[Supplied information — start]
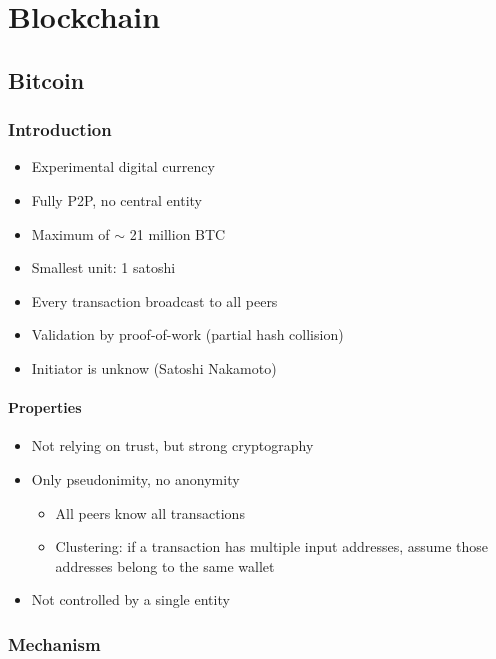 

\section{Blockchain}



\subsection{Bitcoin}

\subsubsection{Introduction}
\begin{itemize}
    \item Experimental digital currency
    \item Fully P2P, no central entity
    \item Maximum of $\sim$ 21 million BTC
    \item Smallest unit: 1 satoshi
    \item Every transaction broadcast to all peers
    \item Validation by proof-of-work (partial hash collision)
    \item Initiator is unknow (Satoshi Nakamoto)
\end{itemize}

\paragraph{Properties}
\begin{itemize}
    \item Not relying on trust, but strong cryptography
    \item Only pseudonimity, no anonymity
    \begin{itemize}
        \item All peers know all transactions
        \item Clustering: if a transaction has multiple input addresses, assume those addresses belong to the same wallet
    \end{itemize}
    \item Not controlled by a single entity
\end{itemize}

\subsubsection{Mechanism}
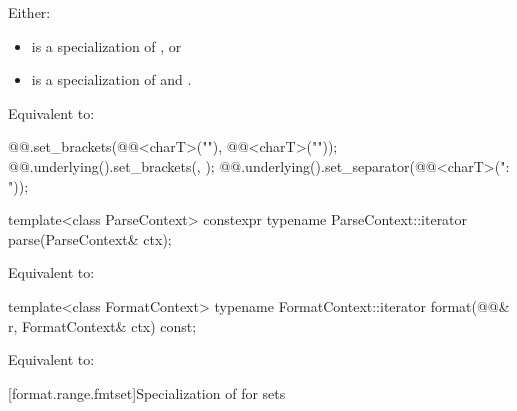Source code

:\begin{itemdescr}
\pnum
\mandates
Either:
\begin{itemize}
\item
{} is a specialization of , or
\item
{} is a specialization of  and
.
\end{itemize}

\pnum
\effects
Equivalent to:
\begin{codeblock}
@@.set_brackets(@@<charT>("{"), @@<charT>("}"));
@@.underlying().set_brackets({}, {});
@@.underlying().set_separator(@@<charT>(": "));
\end{codeblock}
\end{itemdescr}

%
\begin{itemdecl}
template<class ParseContext>
  constexpr typename ParseContext::iterator
    parse(ParseContext& ctx);
\end{itemdecl}

\begin{itemdescr}
\pnum
\effects
Equivalent to: 
\end{itemdescr}

%
\begin{itemdecl}
template<class FormatContext>
  typename FormatContext::iterator
    format(@@& r, FormatContext& ctx) const;
\end{itemdecl}

\begin{itemdescr}
\pnum
\effects
Equivalent to: 
\end{itemdescr}

[format.range.fmtset]{Specialization of  for sets}

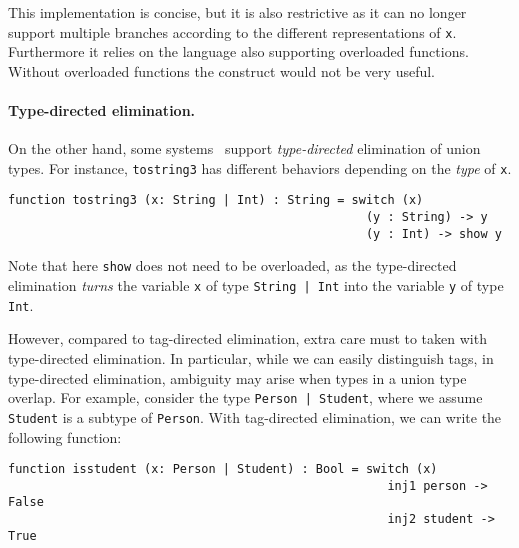 \noindent This implementation is concise, but it is also restrictive as it can no longer
support multiple branches according to the different representations of
\lstinline{x}. Furthermore it relies on the language also supporting overloaded
functions. Without overloaded functions the construct would not be very useful.

\paragraph{Type-directed elimination.}

On the other hand, some
systems~\cite{castagna:settheoretic} support
\textit{type-directed} elimination of union types. For instance,
\lstinline{tostring3} has different behaviors depending on the \textit{type} of
\lstinline{x}.

\begin{lstlisting}
function tostring3 (x: String | Int) : String = switch (x)
                                                  (y : String) -> y
                                                  (y : Int) -> show y
\end{lstlisting}

\noindent Note that here \lstinline{show} does not need to be overloaded,
as the type-directed elimination
\textit{turns} the variable \lstinline{x} of type \lstinline{String | Int} into
the variable \lstinline{y} of type \lstinline{Int}.

However, compared to tag-directed elimination, extra care must to taken with
type-directed elimination. In particular, while we can easily distinguish tags,
in type-directed elimination, ambiguity may arise when types in a union type
overlap. For example, consider the type \lstinline{Person | Student}, where we
assume \lstinline{Student} is a subtype of \lstinline{Person}. With tag-directed
elimination, we can write the following function:

\begin{lstlisting}
function isstudent (x: Person | Student) : Bool = switch (x)
                                                     inj1 person -> False
                                                     inj2 student -> True
\end{lstlisting}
[Supplied information — finish]
## What you should do
A verbatim copy of the listing, with all pictures removed, is required.

## Answer for this exercise
\section{Blockchain}



\subsection{Bitcoin}

\subsubsection{Introduction}
\begin{itemize}
    \item Experimental digital currency
    \item Fully P2P, no central entity
    \item Maximum of $\sim$ 21 million BTC
    \item Smallest unit: 1 satoshi
    \item Every transaction broadcast to all peers
    \item Validation by proof-of-work (partial hash collision)
    \item Initiator is unknow (Satoshi Nakamoto)
\end{itemize}

\paragraph{Properties}
\begin{itemize}
    \item Not relying on trust, but strong cryptography
    \item Only pseudonimity, no anonymity
    \begin{itemize}
        \item All peers know all transactions
        \item Clustering: if a transaction has multiple input addresses, assume those addresses belong to the same wallet
    \end{itemize}
    \item Not controlled by a single entity
\end{itemize}

\subsubsection{Mechanism}
Source code

:\begin{itemdescr}
\pnum
\mandates
Either:
\begin{itemize}
\item
{} is a specialization of , or
\item
{} is a specialization of  and
.
\end{itemize}

\pnum
\effects
Equivalent to:
\begin{codeblock}
@@.set_brackets(@@<charT>("{"), @@<charT>("}"));
@@.underlying().set_brackets({}, {});
@@.underlying().set_separator(@@<charT>(": "));
\end{codeblock}
\end{itemdescr}

%
\begin{itemdecl}
template<class ParseContext>
  constexpr typename ParseContext::iterator
    parse(ParseContext& ctx);
\end{itemdecl}

\begin{itemdescr}
\pnum
\effects
Equivalent to: 
\end{itemdescr}

%
\begin{itemdecl}
template<class FormatContext>
  typename FormatContext::iterator
    format(@@& r, FormatContext& ctx) const;
\end{itemdecl}

\begin{itemdescr}
\pnum
\effects
Equivalent to: 
\end{itemdescr}

[format.range.fmtset]{Specialization of  for sets}

 \noindent This implementation is concise, but it is also restrictive as it can no longer
support multiple branches according to the different representations of
\lstinline{x}. Furthermore it relies on the language also supporting overloaded
functions. Without overloaded functions the construct would not be very useful.

\paragraph{Type-directed elimination.}

On the other hand, some
systems~\cite{castagna:settheoretic} support
\textit{type-directed} elimination of union types. For instance,
\lstinline{tostring3} has different behaviors depending on the \textit{type} of
\lstinline{x}.

\begin{lstlisting}
function tostring3 (x: String | Int) : String = switch (x)
                                                  (y : String) -> y
                                                  (y : Int) -> show y
\end{lstlisting}

\noindent Note that here \lstinline{show} does not need to be overloaded,
as the type-directed elimination
\textit{turns} the variable \lstinline{x} of type \lstinline{String | Int} into
the variable \lstinline{y} of type \lstinline{Int}.

However, compared to tag-directed elimination, extra care must to taken with
type-directed elimination. In particular, while we can easily distinguish tags,
in type-directed elimination, ambiguity may arise when types in a union type
overlap. For example, consider the type \lstinline{Person | Student}, where we
assume \lstinline{Student} is a subtype of \lstinline{Person}. With tag-directed
elimination, we can write the following function:

\begin{lstlisting}
function isstudent (x: Person | Student) : Bool = switch (x)
                                                     inj1 person -> False
                                                     inj2 student -> True
\end{lstlisting}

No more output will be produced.